*What you need to do*. With the first line below as the start and the line containing "Wireless phone connectivity" as the end, copy every line between them exactly, ends included.

☆ ☆ ☆

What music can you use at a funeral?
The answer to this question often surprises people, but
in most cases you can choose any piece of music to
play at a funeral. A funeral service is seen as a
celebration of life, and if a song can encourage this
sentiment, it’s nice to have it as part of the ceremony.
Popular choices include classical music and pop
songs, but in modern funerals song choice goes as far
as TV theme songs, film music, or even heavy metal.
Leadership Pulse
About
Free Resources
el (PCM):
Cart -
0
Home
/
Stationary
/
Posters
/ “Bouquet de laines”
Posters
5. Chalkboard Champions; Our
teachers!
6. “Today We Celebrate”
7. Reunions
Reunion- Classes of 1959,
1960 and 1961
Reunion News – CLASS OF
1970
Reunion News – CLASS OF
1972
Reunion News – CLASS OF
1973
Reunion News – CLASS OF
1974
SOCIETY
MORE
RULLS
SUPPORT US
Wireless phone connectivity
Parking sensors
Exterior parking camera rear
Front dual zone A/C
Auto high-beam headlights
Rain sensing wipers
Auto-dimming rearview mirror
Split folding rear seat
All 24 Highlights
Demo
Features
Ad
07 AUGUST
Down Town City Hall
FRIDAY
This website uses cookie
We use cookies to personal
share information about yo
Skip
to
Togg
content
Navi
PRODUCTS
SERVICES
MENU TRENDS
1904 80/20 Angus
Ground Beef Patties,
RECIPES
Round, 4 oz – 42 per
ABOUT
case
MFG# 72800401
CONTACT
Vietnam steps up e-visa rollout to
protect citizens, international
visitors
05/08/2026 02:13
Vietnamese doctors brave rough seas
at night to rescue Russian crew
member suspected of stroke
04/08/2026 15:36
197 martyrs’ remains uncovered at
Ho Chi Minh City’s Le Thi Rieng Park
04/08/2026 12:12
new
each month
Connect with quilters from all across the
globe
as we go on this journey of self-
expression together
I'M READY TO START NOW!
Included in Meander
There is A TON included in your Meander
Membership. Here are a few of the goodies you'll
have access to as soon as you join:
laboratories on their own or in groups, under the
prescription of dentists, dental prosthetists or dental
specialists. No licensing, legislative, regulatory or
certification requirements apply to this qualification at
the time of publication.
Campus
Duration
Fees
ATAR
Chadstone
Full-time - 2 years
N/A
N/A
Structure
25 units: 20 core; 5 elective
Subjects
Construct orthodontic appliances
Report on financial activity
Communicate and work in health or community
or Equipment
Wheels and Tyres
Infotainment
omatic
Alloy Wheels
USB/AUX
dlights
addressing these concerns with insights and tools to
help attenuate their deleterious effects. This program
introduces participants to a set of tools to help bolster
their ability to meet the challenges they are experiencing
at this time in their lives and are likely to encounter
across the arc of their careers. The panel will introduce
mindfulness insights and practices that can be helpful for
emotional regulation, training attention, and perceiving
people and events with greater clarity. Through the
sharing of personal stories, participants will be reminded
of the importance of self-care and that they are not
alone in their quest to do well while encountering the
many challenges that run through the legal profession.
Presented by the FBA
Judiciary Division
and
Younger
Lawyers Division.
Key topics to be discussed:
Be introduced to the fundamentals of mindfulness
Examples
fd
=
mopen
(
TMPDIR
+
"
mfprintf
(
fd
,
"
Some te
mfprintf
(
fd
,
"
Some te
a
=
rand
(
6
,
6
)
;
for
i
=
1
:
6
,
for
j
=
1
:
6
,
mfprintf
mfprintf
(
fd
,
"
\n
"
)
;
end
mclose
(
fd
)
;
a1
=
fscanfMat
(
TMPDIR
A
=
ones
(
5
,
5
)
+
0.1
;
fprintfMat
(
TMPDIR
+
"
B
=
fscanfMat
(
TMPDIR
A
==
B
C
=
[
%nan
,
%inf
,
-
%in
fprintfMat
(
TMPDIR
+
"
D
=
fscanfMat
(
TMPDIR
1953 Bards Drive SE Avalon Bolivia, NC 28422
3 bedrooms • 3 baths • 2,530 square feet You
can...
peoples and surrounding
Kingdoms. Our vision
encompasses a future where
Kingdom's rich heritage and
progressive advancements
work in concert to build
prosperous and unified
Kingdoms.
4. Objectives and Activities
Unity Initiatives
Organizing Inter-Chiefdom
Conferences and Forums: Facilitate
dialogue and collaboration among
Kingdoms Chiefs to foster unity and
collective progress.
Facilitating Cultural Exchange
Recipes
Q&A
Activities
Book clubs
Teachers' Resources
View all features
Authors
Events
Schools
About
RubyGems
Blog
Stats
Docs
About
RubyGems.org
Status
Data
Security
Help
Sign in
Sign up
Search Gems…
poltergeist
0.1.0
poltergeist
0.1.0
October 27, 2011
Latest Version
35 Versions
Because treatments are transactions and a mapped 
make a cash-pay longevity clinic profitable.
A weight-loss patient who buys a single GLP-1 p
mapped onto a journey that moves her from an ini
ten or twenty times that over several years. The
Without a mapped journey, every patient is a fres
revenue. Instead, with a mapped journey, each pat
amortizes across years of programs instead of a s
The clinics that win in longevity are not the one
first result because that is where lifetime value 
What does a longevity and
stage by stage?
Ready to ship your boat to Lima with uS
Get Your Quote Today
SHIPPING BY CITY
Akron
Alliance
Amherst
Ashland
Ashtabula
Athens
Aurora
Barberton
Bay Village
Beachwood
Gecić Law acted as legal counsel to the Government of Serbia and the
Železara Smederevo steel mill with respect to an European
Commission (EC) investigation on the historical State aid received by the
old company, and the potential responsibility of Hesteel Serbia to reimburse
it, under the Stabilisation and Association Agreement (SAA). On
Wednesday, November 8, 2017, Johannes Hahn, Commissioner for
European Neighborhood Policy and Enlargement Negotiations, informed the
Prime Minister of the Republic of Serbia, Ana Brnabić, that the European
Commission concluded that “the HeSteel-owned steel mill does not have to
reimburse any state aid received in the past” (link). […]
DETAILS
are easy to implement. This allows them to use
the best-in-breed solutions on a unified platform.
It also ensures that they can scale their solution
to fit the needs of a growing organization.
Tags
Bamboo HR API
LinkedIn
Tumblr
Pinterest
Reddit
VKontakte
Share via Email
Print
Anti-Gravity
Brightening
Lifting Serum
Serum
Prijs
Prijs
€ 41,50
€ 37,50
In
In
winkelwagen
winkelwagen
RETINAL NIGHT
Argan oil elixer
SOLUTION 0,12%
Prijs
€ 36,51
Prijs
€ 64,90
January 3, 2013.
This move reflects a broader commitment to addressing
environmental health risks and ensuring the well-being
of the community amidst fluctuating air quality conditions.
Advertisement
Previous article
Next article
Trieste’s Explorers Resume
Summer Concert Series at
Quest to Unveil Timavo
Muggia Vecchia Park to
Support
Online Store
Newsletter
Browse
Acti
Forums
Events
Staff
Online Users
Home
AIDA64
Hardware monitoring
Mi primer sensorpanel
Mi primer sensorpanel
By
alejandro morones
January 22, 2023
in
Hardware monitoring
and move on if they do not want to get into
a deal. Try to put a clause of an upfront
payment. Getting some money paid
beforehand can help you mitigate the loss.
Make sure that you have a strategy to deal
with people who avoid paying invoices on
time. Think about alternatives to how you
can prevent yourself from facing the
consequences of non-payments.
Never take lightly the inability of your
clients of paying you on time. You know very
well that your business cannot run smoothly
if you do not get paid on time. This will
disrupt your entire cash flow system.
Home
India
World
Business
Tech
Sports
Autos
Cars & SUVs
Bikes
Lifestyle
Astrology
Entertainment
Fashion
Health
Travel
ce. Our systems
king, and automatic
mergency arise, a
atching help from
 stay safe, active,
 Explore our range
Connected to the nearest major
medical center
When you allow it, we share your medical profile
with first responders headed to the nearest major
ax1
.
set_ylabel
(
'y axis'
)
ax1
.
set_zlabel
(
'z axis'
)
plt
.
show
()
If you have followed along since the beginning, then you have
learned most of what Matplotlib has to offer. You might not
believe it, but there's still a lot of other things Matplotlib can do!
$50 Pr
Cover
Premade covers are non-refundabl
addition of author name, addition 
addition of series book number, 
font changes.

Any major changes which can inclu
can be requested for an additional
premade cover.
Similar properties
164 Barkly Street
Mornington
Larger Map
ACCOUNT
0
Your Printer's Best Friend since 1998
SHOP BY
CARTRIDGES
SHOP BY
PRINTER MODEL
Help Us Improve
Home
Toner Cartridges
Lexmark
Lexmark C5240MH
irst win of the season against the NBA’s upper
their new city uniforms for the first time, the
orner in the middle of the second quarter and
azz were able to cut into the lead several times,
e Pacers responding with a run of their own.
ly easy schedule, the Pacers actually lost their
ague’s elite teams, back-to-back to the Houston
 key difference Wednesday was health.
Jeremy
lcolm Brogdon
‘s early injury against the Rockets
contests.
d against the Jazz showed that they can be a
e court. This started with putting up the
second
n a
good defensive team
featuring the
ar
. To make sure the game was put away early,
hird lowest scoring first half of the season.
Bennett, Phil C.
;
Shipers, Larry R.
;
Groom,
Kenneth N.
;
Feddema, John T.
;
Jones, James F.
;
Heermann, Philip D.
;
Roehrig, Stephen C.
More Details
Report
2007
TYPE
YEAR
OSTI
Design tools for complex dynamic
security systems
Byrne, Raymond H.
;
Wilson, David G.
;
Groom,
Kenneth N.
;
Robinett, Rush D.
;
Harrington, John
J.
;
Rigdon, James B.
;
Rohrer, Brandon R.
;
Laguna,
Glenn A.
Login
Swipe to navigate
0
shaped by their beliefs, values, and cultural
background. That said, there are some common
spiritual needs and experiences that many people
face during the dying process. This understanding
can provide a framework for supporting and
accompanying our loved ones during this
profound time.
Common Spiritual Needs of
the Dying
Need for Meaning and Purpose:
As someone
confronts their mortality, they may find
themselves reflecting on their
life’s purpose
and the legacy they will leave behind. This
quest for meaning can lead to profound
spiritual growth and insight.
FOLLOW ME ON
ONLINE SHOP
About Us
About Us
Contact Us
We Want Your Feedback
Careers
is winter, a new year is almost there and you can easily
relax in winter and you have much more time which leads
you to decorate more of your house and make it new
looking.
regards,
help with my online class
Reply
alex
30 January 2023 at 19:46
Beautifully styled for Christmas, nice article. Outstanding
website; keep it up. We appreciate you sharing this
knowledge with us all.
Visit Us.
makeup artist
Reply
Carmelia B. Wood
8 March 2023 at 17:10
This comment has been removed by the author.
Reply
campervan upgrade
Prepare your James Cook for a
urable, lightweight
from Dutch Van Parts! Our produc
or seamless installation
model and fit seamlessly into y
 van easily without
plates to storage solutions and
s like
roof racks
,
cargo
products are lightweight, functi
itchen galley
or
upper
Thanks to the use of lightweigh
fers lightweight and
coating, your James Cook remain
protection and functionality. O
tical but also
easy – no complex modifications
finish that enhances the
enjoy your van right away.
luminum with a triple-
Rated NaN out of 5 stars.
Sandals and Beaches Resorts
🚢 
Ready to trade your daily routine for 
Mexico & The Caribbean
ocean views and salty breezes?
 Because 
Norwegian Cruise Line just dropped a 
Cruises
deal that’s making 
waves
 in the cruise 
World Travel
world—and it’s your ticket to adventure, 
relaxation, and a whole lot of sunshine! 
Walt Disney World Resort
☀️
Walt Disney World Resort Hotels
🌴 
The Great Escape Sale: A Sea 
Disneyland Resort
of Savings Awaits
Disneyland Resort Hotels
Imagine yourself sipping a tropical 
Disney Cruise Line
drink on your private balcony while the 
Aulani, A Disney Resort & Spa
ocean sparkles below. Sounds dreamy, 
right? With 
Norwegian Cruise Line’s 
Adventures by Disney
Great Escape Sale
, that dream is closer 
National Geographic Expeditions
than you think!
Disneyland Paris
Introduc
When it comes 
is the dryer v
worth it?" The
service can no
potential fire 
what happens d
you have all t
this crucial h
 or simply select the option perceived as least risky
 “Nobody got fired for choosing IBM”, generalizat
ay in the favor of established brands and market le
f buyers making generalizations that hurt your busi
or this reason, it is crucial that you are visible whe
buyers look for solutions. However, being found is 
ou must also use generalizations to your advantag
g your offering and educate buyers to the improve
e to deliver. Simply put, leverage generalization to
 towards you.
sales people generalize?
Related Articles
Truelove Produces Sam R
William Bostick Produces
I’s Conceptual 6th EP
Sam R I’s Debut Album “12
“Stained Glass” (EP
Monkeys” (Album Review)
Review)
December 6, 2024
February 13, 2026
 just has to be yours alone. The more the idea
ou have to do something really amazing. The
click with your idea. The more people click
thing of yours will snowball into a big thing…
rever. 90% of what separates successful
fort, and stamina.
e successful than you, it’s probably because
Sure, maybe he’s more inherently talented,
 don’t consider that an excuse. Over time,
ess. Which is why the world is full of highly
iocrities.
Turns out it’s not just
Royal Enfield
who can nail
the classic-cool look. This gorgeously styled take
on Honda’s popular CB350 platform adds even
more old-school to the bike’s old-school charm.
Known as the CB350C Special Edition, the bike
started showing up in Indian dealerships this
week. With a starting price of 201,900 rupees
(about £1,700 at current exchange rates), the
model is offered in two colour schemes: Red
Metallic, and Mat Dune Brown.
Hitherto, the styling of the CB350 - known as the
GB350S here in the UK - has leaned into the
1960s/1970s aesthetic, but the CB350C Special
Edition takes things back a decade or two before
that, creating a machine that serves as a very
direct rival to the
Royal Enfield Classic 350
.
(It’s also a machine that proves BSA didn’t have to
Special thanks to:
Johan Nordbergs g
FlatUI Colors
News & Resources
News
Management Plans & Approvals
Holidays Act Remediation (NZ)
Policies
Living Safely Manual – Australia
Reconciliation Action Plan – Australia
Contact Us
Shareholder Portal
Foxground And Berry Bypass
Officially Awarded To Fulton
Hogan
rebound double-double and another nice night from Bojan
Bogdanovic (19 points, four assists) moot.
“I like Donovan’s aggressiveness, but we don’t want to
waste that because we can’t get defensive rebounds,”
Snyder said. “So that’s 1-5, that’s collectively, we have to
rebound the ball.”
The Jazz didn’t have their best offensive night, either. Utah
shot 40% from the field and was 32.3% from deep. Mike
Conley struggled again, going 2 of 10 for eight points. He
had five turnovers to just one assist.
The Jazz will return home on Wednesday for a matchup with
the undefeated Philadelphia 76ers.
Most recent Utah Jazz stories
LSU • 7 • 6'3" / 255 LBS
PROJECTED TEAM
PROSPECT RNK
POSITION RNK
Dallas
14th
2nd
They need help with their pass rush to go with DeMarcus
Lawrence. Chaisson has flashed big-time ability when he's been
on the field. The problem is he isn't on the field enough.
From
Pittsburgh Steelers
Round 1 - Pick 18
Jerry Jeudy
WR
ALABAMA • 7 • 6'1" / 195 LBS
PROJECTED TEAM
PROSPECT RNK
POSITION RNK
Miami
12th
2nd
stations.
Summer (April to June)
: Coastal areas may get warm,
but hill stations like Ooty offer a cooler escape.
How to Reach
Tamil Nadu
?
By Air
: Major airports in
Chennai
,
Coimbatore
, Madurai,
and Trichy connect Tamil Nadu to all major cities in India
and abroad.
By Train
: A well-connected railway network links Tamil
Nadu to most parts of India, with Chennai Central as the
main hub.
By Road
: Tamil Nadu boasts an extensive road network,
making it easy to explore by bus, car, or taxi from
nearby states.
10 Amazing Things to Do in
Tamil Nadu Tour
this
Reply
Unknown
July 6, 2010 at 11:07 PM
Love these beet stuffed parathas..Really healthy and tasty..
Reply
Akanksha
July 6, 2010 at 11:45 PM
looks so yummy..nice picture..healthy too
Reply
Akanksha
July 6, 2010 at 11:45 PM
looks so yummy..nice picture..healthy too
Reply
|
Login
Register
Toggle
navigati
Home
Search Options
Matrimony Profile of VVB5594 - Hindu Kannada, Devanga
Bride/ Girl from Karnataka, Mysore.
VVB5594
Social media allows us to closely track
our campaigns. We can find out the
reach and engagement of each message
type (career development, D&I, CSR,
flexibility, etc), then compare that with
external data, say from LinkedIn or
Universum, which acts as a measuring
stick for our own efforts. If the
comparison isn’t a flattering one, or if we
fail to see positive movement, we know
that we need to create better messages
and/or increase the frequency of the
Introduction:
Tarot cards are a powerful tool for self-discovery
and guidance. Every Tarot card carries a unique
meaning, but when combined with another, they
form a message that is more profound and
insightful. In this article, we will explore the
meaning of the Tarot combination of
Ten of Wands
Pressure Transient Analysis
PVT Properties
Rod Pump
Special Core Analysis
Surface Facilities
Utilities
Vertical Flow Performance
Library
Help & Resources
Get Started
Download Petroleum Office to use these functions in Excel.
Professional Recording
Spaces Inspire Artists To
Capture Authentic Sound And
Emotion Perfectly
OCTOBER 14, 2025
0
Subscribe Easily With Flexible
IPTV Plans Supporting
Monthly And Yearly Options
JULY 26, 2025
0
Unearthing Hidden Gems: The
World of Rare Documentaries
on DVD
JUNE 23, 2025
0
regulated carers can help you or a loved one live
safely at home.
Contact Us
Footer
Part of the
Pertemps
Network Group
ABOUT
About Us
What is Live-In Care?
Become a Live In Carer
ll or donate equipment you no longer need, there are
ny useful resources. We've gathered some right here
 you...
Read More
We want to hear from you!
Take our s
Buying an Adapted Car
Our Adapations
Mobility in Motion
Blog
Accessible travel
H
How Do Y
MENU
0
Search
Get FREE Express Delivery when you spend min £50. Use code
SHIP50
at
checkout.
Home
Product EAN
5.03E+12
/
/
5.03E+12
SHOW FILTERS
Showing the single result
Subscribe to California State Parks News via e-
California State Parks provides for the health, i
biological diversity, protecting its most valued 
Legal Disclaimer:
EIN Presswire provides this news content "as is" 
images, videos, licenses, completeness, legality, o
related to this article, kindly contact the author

☆ ☆ ☆

*Exercise result*.
What music can you use at a funeral?
The answer to this question often surprises people, but
in most cases you can choose any piece of music to
play at a funeral. A funeral service is seen as a
celebration of life, and if a song can encourage this
sentiment, it’s nice to have it as part of the ceremony.
Popular choices include classical music and pop
songs, but in modern funerals song choice goes as far
as TV theme songs, film music, or even heavy metal.
Leadership Pulse
About
Free Resources
el (PCM):
Cart -
0
Home
/
Stationary
/
Posters
/ “Bouquet de laines”
Posters
5. Chalkboard Champions; Our
teachers!
6. “Today We Celebrate”
7. Reunions
Reunion- Classes of 1959,
1960 and 1961
Reunion News – CLASS OF
1970
Reunion News – CLASS OF
1972
Reunion News – CLASS OF
1973
Reunion News – CLASS OF
1974
SOCIETY
MORE
RULLS
SUPPORT US
Wireless phone connectivity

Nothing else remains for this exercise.